_WORK INSTRUCTION_: Copy all lines in the data that contain the string "proceso".

===== RAW DATA =====

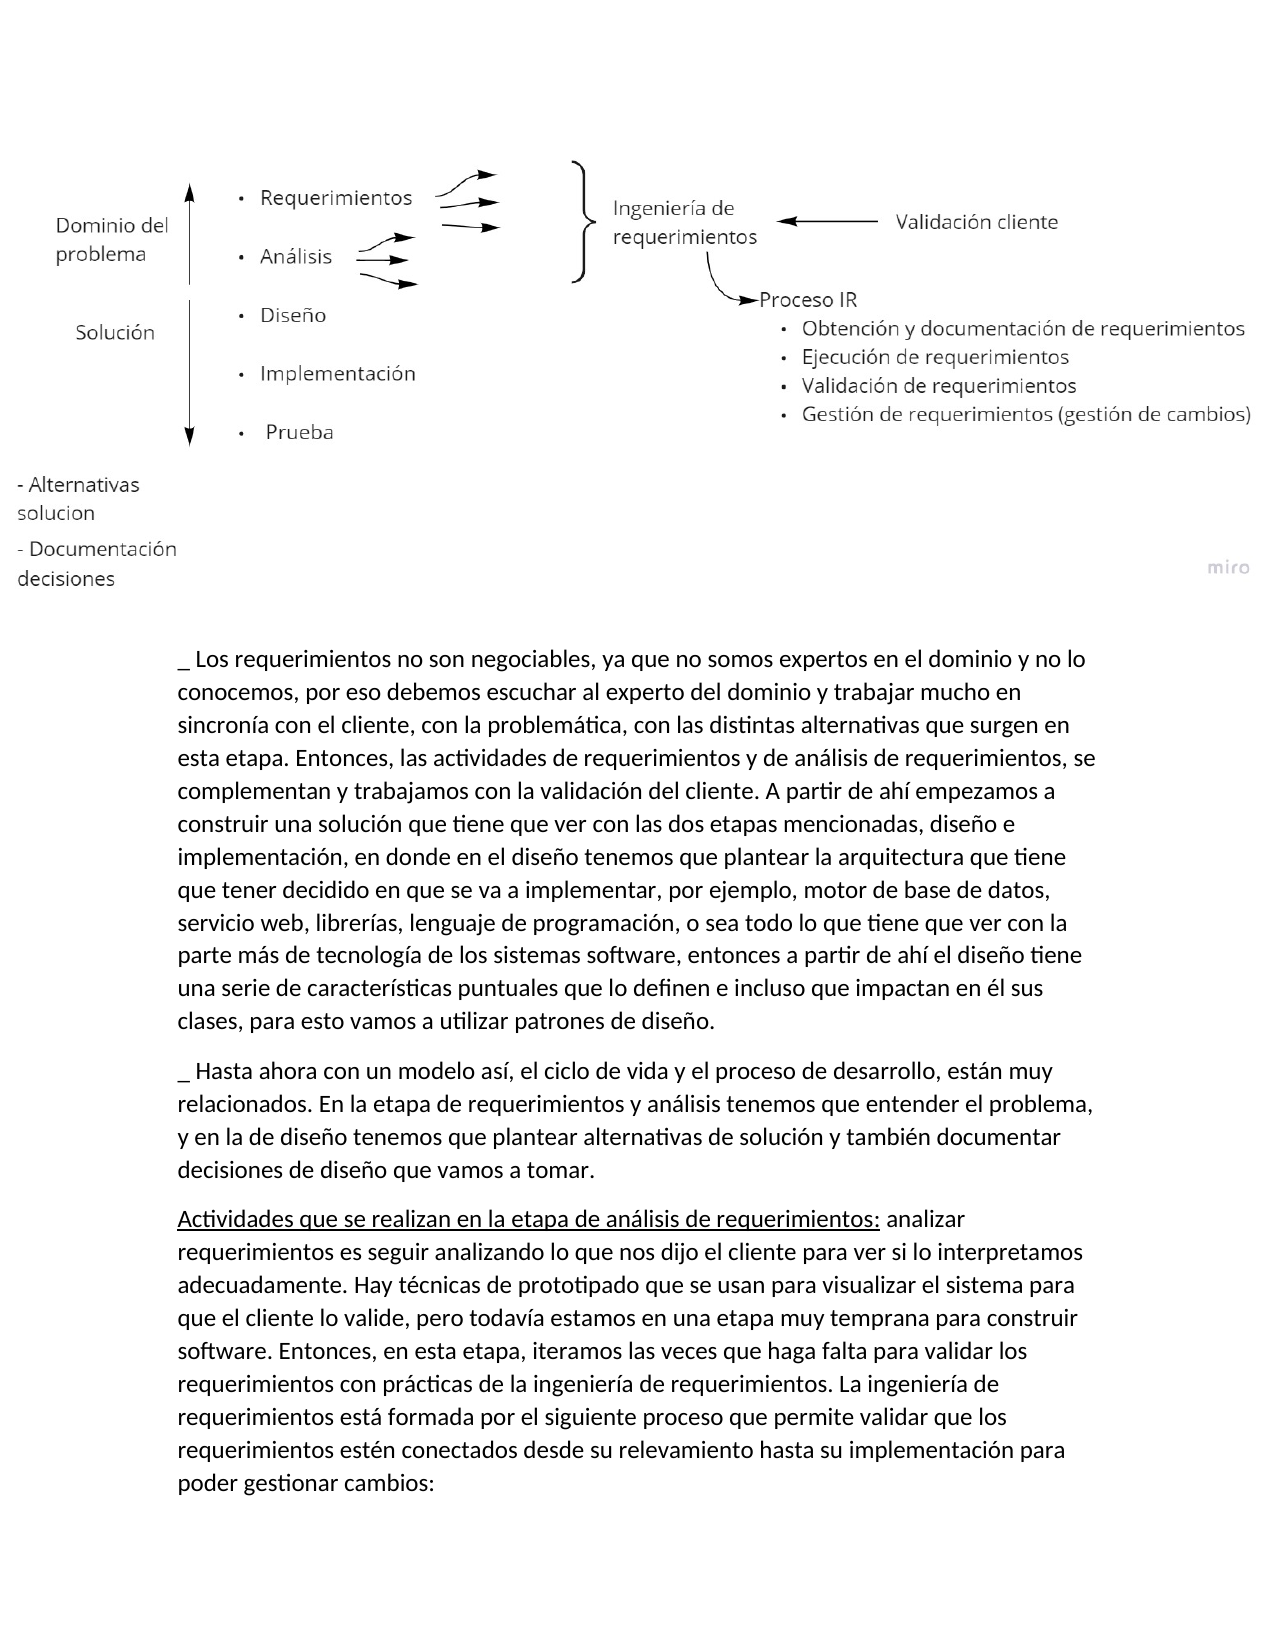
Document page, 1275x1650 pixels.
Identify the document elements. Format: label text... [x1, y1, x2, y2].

text Actividades que se realizan en la etapa de análisis de requerimientos: analizar requerimientos es seguir analizando lo que nos dijo el cliente para ver si lo interpretamos adecuadamente. Hay técnicas de prototipado que se usan para visualizar el sistema para que el cliente lo valide, pero todavía estamos en una etapa muy temprana para construir software. Entonces, en esta etapa, iteramos las veces que haga falta para validar los requerimientos con prácticas de la ingeniería de requerimientos. La ingeniería de requerimientos está formada por el siguiente proceso que permite validar que los requerimientos estén conectados desde su relevamiento hasta su implementación para poder gestionar cambios: [177, 1203, 1098, 1497]
text _ Hasta ahora con un modelo así, el ciclo de vida y el proceso de desarrollo, están muy relacionados. En la etapa de requerimientos y análisis tenemos que entender el problema, y en la de diseño tenemos que plantear alternativas de solución y también documentar decisiones de diseño que vamos a tomar. [177, 1055, 1098, 1184]
text _ Los requerimientos no son negociables, ya que no somos expertos en el dominio y no lo conocemos, por eso debemos escuchar al experto del dominio y trabajar mucho en sincronía con el cliente, con la problemática, con las distintas alternativas que surgen en esta etapa. Entonces, las actividades de requerimientos y de análisis de requerimientos, se complementan y trabajamos con la validación del cliente. A partir de ahí empezamos a construir una solución que tiene que ver con las dos etapas mencionadas, diseño e implementación, en donde en el diseño tenemos que plantear la arquitectura que tiene que tener decidido en que se va a implementar, por ejemplo, motor de base de datos, servicio web, librerías, lenguaje de programación, o sea todo lo que tiene que ver con la parte más de tecnología de los sistemas software, entonces a partir de ahí el diseño tiene una serie de características puntuales que lo definen e incluso que impactan en él sus clases, para esto vamos a utilizar patrones de diseño. [177, 643, 1098, 1036]
picture [0, 146, 1263, 604]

=====

_THE COMPLETED TASK_:
text Actividades que se realizan en la etapa de análisis de requerimientos: analizar requerimientos es seguir analizando lo que nos dijo el cliente para ver si lo interpretamos adecuadamente. Hay técnicas de prototipado que se usan para visualizar el sistema para que el cliente lo valide, pero todavía estamos en una etapa muy temprana para construir software. Entonces, en esta etapa, iteramos las veces que haga falta para validar los requerimientos con prácticas de la ingeniería de requerimientos. La ingeniería de requerimientos está formada por el siguiente proceso que permite validar que los requerimientos estén conectados desde su relevamiento hasta su implementación para poder gestionar cambios: [177, 1203, 1098, 1497]
text _ Hasta ahora con un modelo así, el ciclo de vida y el proceso de desarrollo, están muy relacionados. En la etapa de requerimientos y análisis tenemos que entender el problema, y en la de diseño tenemos que plantear alternativas de solución y también documentar decisiones de diseño que vamos a tomar. [177, 1055, 1098, 1184]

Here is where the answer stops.